Il progetto, ideato e curato da L’Arsenale di Napoli per La Santissima con il sostegno della Regione Campania, riflette una missione quasi etica che affonda le radici nella storia stessa dell'edificio.

L’idea nasce dalla visione condivisa tra l'Arsenale di Napoli e Alessandra Attena, project manager della Santissima Community Hub, di attuare la rigenerazione dell'ex ospedale militare attraverso contenuti culturali nella forma della condivisione.

Maria Cristina Comite, Presidente de L’Arsenale di Napoli, ha spiegato con emozione il significato profondo del nome scelto: "Abbiamo chiamato questo luogo 'La Cura' perché crediamo che il silenzio sia curativo, ma crediamo in un silenzio condiviso. Ci hanno abituato a pensare che la parte intellettuale, ancor di più quella spirituale, dobbiamo viverla in solitudine; invece questo luogo potrebbe essere uno spazio dove anche il silenzio sia vicinanza.

Pur mantenendo il rispetto per il silenzio reciproco, si può stare vicini, affiancati, e da questa vicinanza possono poi nascere tante cose: amicizie, progetti, amori. È un luogo che è comunque all'insegna dell'accoglienza."

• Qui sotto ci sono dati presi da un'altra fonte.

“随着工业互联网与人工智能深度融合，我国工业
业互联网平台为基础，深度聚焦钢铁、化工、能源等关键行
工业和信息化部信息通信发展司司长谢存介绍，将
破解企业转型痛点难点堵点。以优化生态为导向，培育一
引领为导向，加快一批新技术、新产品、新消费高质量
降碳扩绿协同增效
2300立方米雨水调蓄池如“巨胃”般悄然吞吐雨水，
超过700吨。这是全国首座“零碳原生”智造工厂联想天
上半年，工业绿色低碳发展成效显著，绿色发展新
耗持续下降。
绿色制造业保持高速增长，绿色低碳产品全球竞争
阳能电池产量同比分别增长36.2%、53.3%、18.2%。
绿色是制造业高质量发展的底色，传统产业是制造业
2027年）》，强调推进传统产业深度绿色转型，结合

La Comite ha poi evidenziato, in linea con la ricerca curatoriale portata avanti con Marco Izzolino, il legame con la memoria storica: "In questo, il progetto si allinea perfettamente al contenitore de La Santissima, un edificio che nasce all'inizio del '600 come monastero. Ognuna di quelle stanze è stata una cella che ha visto sicuramente uno spazio di grande solitudine nel senso dell'isolamento, e quindi oggi proponiamo la rigenerazione anche del silenzio. 'La Cura' si riferisce poi ovviamente anche al fatto che, dopo la destinazione a monastero, sotto Gioacchino Murat è stato un ospedale militare: per questo ognuna di quelle celle è diventata poi anche stanza di degenza."

Proprio in quest'ottica di servizio alla comunità, "La Cura" si propone come un laboratorio in continua evoluzione. Durante il confronto con le istituzioni e gli organizzatori, è emerso il prezioso suggerimento di integrare l'offerta dello spazio con un presidio dedicato all'informazione e all'attualità: la sala ospiterà infatti la lettura dei quotidiani, proponendo una rotazione periodica di testate diverse per stimolare lo spirito critico.

Il fascino de "La Cura" risiede nella sua natura corale: alla visione di Urban Value e Coop4Art si è unito il design sostenibile di ReMade Community Lab, che ha trasformato materiali di riciclo in arredi funzionali, e la ricerca culturale di Ex-Voto [radical public culture], che ha curato l’anima artistica del luogo.
Il momento più suggestivo della giornata è arrivato nel tardo pomeriggio con lo svelamento dell’opera ambientale permanente gamba'ri'mare.

L’artista Simona Da Pozzo ha illustrato le 340 tessere di legno stampate a mano che ora abitano la sala: "Questa opera è un dispositivo nomade che ha attraversato città come Beirut e Münster prima di trovare casa qui a Napoli. Un invito a 'resistere e perseverare nel fare mondo' con il mondo circostante, trasformando lo studio individuale in un’esperienza affettiva e condivisa".

Con l’inaugurazione di ieri, Napoli si dota di una "piazza coperta" priva di barriere architettoniche, dotata di Wi-Fi e postazioni elettrificate. "La Cura" è ora aperta a tutti: un'ancora sociale nel cuore della città che promette di essere, come recita il suo manifesto, né casa, né ufficio: semplicemente, il vostro spazio.